◆ **Exercise brief**
Which native words for containers does the Pueblo pottery text give, and what does each one name?
Start of Supplied text
A Study of Pueblo Pottery as Illustrative of Zuñi Culture Growth. Fourth Annual Report of the Bureau of Ethnology to the Secretary of the Smithsonian Institution, 1882-83, Government Printing Office, Washington, 1886, pages 467-522

Part 2

Chapter 22,890 wordsPublic domain

While the gourd was large and convenient in form, it was difficult of transportation owing to its fragility. To overcome this it was encased in a coarse sort of wicker-work, composed of fibrous yucca leaves or of flexible splints. Of this we have evidence in a series of gourd-vessels among the Zuñis, into which the sacred water is said to have been transferred from the tubes, and a pair of which one of the priests, who came east with me two years ago, brought from New Mexico to Boston in his hands--so precious were they considered as relics--for the purpose of replenishing them with water from the Atlantic. These vessels are encased rudely but strongly in a meshing of splints (see Fig. 500), and while I do not positively claim that they have been piously preserved since the time of the universal use of gourds as water-vessels by the ancestry of this people, they are nevertheless of considerable antiquity. Their origin is attributed to the priest-gods, and they show that it must have once been a common practice to encase gourds, as above described, in osiery.

POTTERY ANTICIPATED BY BASKETRY.

This crude beginning of the wicker-art in connection with water-vessels points toward the development of the wonderful water-tight basketry of the southwest, explaining, too, the resemblance of many of its typical forms to the shapes of gourd-vessels. Were we uncertain of this, we might again turn to language, which designates the impervious wicker water-receptacle of whatever outline as _tóm ma_, an evident derivation from the restricted use of the word _tóm me_ in connection with gourd or cane vessels, since a basket of any other kind is called _tsí ì le_.

It is readily conceivable that water-tight osiery, once known, however difficult of manufacture, would displace the general use of gourd-vessels. While the growth of the gourd was restricted to limited areas, the materials for basketry were everywhere at hand. Not only so, but basket-vessels were far stronger and more durable, hence more readily transported full of water, to any distance. By virtue of their rough surfaces, any leakage in such vessels was instantly stopped by a daubing of pitch or mineral asphaltum, coated externally with sand or coarse clay to harden it and overcome its adhesiveness.

We may conclude, then, that so long as the Pueblo ancestry were semi-nomadic, basketry supplied the place of pottery, as it still does for the less advanced tribes of the Southwest, except in cookery. Possibly for a time basketry of this kind served in place of pottery even for cookery, as with one of the above-mentioned tribes, the _Ha va su paí_ or Coçoninos, of Cataract Cañon, Arizona. These people, until recently, were cut off from the rest of the world by their almost impenetrable cañon, nearly half a mile in depth at the point where they inhabit it. For example, when I visited them in 1881, they still hafted sharpened bits of iron, like celts, in wood. They had not yet forgotten how to boil food in water-tight basketry, by means of hot stones, and continued to roast seeds, crickets, and bits of meat in wicker-trays, coated inside with gritty clay. (See Fig. 501.) The method of preparing and using these roasting-trays has an important bearing on several questions to which reference will be made further on. A round basket-tray, either loosely or closely woven, is evenly coated inside with clay, into which has been kneaded a very large proportion of sand, to prevent contraction and consequent cracking from drying. This lining of clay is pressed, while still soft, into the basket as closely as possible with the hands and then allowed to dry. The tray is thus made ready for use. The seeds or other substances to be parched are placed inside of it, together with a quantity of glowing wood-coals. The operator, quickly squatting, grasps the tray at opposite edges, and, by a rapid spiral motion up and down, succeeds in keeping the coals and seeds constantly shifting places and turning over as they dance after one another around and around the tray, meanwhile blowing or puffing, the embers with every breath to keep them free from ashes and glowing at their hottest.
End of Supplied text
Start of Data for analysis
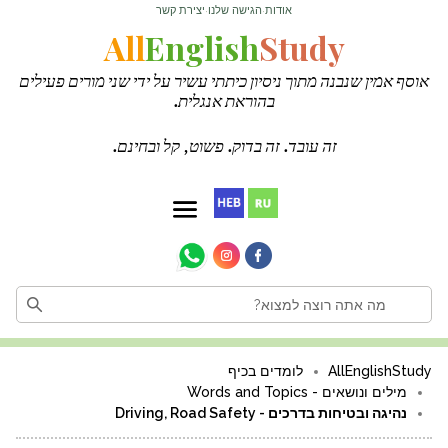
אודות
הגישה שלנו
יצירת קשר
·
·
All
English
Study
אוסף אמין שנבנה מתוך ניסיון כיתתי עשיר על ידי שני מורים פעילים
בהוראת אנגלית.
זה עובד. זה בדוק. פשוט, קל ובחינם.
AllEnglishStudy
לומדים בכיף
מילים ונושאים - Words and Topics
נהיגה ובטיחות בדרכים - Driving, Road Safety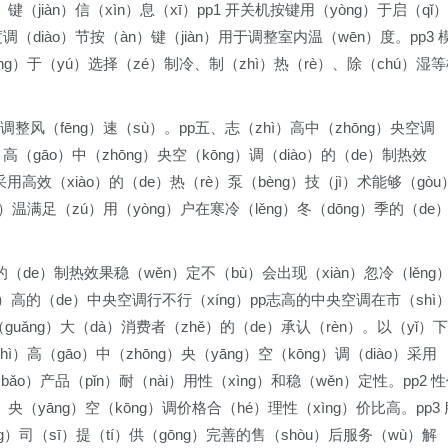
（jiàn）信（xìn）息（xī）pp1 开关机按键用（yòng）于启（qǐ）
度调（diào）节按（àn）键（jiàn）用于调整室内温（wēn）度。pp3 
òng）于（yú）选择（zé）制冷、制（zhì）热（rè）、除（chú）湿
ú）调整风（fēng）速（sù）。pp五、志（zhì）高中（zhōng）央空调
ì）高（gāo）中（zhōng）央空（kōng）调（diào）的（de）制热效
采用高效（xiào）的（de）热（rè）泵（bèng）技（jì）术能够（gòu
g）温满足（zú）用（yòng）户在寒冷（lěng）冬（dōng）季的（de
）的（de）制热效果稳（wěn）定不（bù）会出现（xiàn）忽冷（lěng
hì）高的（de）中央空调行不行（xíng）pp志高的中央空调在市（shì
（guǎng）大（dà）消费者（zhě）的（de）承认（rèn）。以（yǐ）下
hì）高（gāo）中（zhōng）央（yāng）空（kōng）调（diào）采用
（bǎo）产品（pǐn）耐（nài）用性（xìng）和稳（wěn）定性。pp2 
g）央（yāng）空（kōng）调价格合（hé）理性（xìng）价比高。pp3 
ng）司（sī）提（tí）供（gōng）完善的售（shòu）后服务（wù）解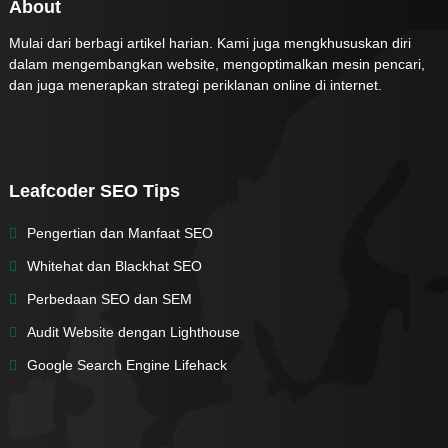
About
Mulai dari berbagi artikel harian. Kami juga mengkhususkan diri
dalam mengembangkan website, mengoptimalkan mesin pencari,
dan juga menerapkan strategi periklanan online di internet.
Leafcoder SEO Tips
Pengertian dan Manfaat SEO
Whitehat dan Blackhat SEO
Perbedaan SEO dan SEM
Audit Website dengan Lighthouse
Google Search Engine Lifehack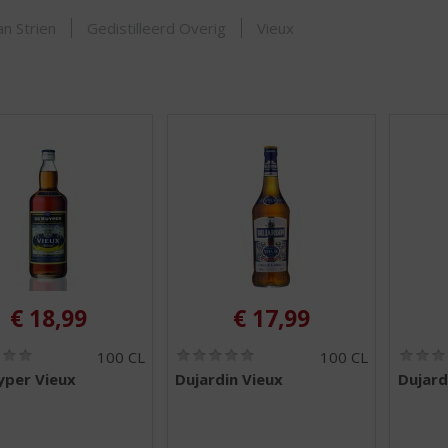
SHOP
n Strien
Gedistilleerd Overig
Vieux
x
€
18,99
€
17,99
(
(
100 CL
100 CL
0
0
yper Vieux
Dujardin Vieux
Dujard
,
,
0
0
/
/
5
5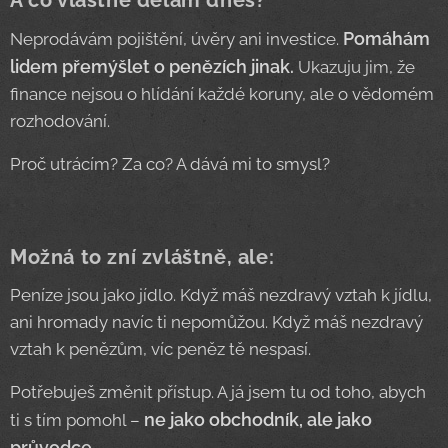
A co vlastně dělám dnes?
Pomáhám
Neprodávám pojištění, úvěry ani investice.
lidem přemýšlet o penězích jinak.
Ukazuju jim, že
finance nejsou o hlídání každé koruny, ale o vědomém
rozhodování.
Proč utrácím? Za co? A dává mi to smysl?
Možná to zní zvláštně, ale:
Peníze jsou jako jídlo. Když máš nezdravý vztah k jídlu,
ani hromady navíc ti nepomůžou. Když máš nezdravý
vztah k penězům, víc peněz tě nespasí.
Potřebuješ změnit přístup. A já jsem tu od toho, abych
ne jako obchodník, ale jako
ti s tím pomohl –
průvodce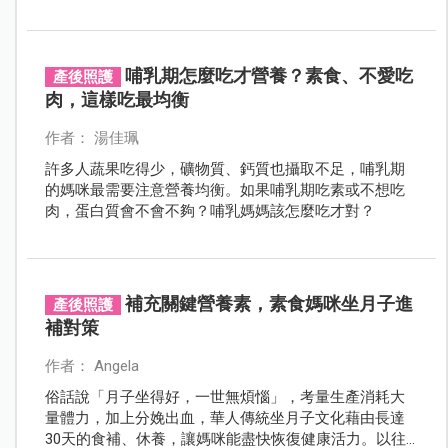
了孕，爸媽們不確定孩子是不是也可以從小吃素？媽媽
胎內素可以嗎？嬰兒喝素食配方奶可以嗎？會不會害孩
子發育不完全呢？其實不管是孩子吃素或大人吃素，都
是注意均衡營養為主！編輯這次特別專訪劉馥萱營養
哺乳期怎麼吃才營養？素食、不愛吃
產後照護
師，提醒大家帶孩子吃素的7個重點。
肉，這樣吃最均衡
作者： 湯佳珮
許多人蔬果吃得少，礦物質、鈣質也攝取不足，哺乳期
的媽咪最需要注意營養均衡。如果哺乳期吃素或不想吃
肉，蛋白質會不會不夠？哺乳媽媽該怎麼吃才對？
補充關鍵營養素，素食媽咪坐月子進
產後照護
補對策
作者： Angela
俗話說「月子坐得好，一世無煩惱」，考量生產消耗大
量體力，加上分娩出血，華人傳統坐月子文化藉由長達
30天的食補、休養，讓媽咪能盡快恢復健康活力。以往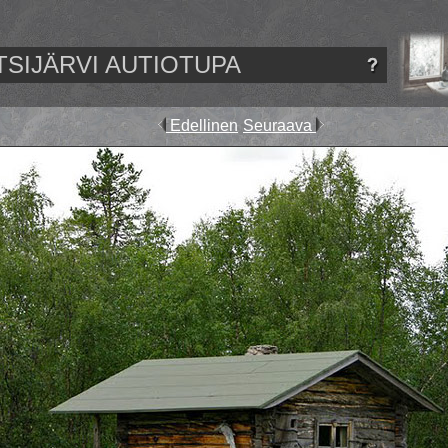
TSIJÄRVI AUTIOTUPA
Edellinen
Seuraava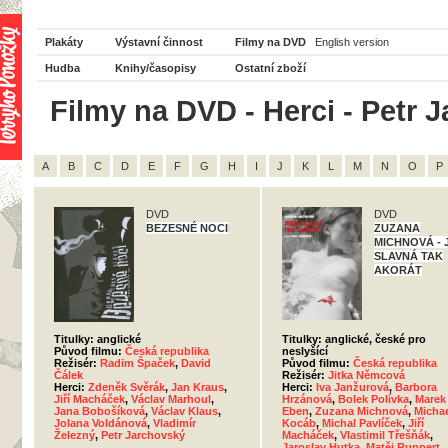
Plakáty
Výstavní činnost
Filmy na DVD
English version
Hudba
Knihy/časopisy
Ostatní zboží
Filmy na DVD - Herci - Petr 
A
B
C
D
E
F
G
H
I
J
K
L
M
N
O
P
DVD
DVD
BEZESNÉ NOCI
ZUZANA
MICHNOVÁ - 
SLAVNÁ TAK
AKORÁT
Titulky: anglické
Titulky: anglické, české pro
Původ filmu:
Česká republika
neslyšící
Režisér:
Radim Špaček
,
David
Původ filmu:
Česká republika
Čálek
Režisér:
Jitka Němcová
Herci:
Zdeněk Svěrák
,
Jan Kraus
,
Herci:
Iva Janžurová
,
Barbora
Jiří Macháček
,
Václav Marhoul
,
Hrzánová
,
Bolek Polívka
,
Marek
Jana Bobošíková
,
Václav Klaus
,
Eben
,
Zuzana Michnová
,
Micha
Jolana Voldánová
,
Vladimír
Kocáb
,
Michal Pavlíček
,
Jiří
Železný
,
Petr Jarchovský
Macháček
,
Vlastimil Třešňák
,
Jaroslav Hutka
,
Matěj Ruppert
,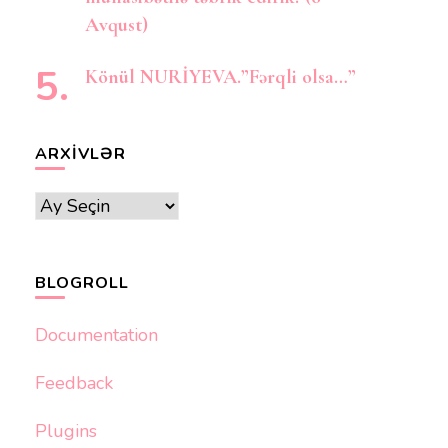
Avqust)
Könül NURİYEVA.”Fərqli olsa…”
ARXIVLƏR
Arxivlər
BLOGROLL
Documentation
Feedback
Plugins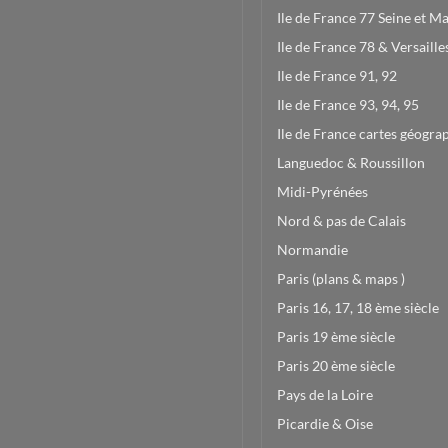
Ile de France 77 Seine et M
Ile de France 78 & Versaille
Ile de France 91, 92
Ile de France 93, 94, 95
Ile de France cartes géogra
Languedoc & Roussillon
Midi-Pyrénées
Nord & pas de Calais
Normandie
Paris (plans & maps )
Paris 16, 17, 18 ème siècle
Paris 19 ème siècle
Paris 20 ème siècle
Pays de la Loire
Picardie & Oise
End of Data for analysis
◆ **Exercise output**
- _tóm ma_: the impervious wicker water-receptacle, of whatever outline
- _tóm me_: a word whose restricted use is in connection with gourd or cane vessels
- _tsí ì le_: a basket of any other kind